In many criminal trials, a large number of witnesses are examined, and evidence is voluminous. It is true that the Judicial Officers have to understand the importance of Section 313. But now the Court is empowered to take the help of the prosecutor and the defence counsel in preparing relevant questions. Therefore, when the Trial Judge prepares questions to be put to the accused under Section 313, before putting the questions to the accused, the Judge can always provide copies of the said questions to the learned Public Prosecutor as well as the learned defence Counsel and seek their assistance for ensuring that every relevant material circumstance appearing against the accused is put to him. When the Judge seeks the assistance of the prosecutor and the defence lawyer, the lawyers must act as the officers of the Court and not as mouthpieces of their respective clients. While recording the statement under Section 313 of CrPC in cases involving a large number of prosecution witnesses, the Judicial Officers will be well advised to take benefit of sub-section (5) of Section 313 of CrPC, which will ensure that the chances of committing errors and omissions are minimized.”   

                               Most significantly, the Bench then minces absolutely no words to precisely hold in para 22 what forms the cornerstone of this notable judgment wherein it is mandated that, “In 1951, while delivering the verdict in the case of Tara Singh v State 1951 SCC OnLine SC 49, this Court lamented that in many cases, scant attention is paid to the salutary provision of Section 342 of CrPC of 1898. We are sorry to note that the situation continues to be the same after 72 years as we see such defaults in large number of cases. The National and the State Judicial Academies must take a note of this situation. The Registry shall forward a copy of this decision to the National and all the State Judicial Academies.”
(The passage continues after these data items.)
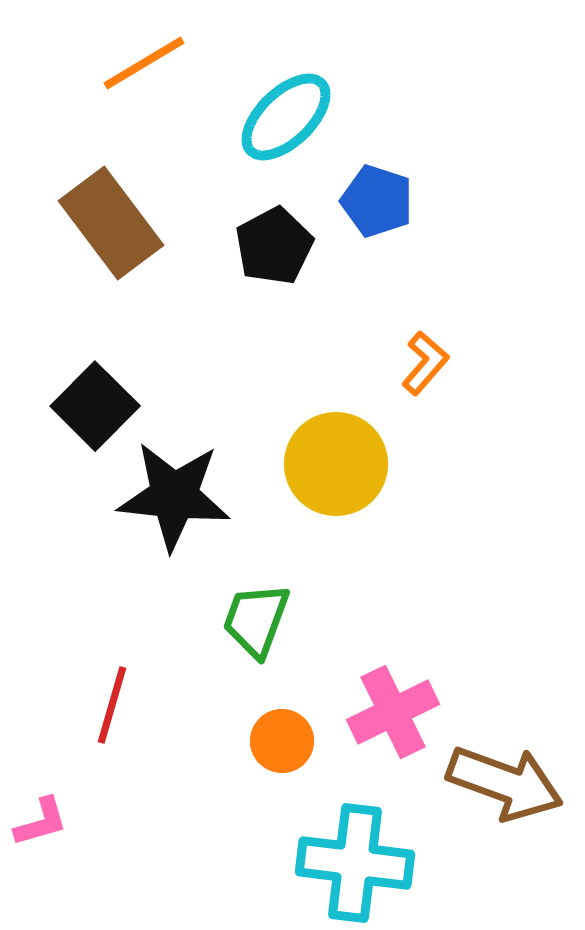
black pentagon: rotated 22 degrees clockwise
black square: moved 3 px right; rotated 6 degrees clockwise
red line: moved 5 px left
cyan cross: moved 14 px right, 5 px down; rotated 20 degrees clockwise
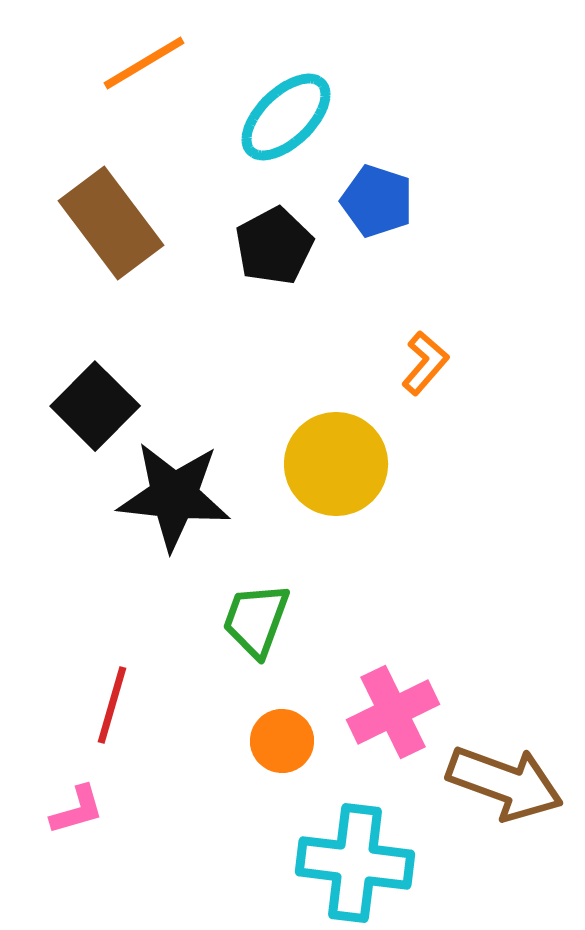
pink L-shape: moved 36 px right, 12 px up
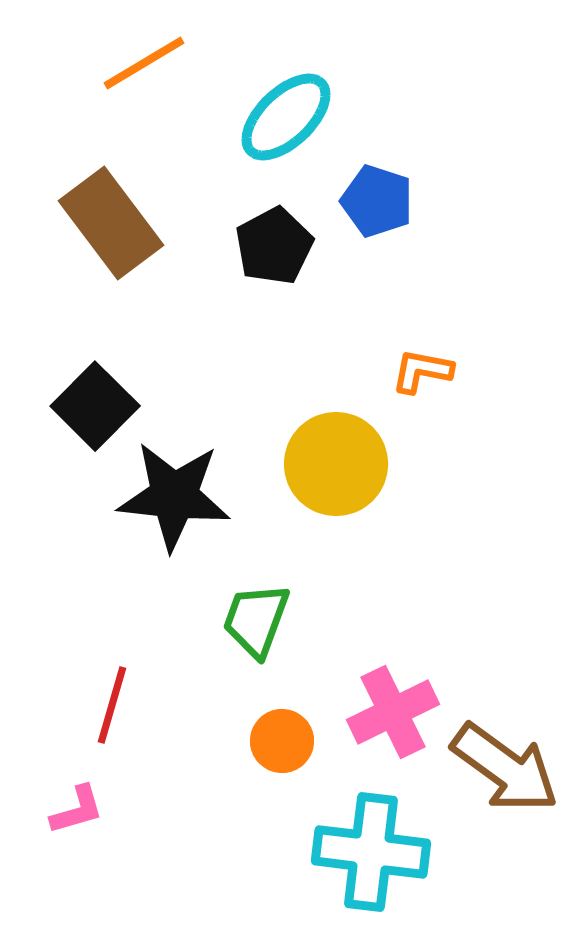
orange L-shape: moved 3 px left, 8 px down; rotated 120 degrees counterclockwise
brown arrow: moved 15 px up; rotated 16 degrees clockwise
cyan cross: moved 16 px right, 11 px up
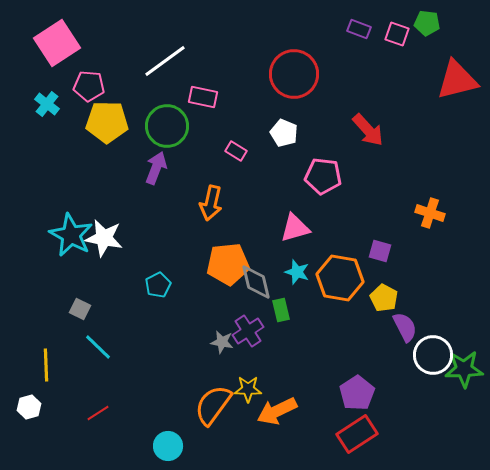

                                 Finally, the Bench concludes by holding in para 23 that, “In the circumstances, we are of the view that the conviction of the appellant stands vitiated. In the facts of the case, the option of remand will be unjust. Accordingly, we allow the appeal and set aside the conviction and sentence of the appellant under the Judgment and Order dated 27th August 2003 passed by the learned Additional Sessions Judge, Delhi, in Sessions Case No. 9 of 2000. Consequently, the impugned judgment of the High Court is also set aside. We make it clear that both judgments are set aside only insofar as the appellant is concerned. We, accordingly, direct that the respondent shall forthwith set the appellant at liberty unless he is required to be detained in connection with any other case.”    

                              In a nutshell, the Apex Court is at pains to note that the Trial Judges are not using Section 313(5) of the CrPC. So it is high time now and the Trial Judges must pay heed and act accordingly as directed to by the Apex Court in this leading case! The Judicial Academies both at the national and at the State level too must take notice and take the requisite action on this score as is so desperately needed also. No denying it!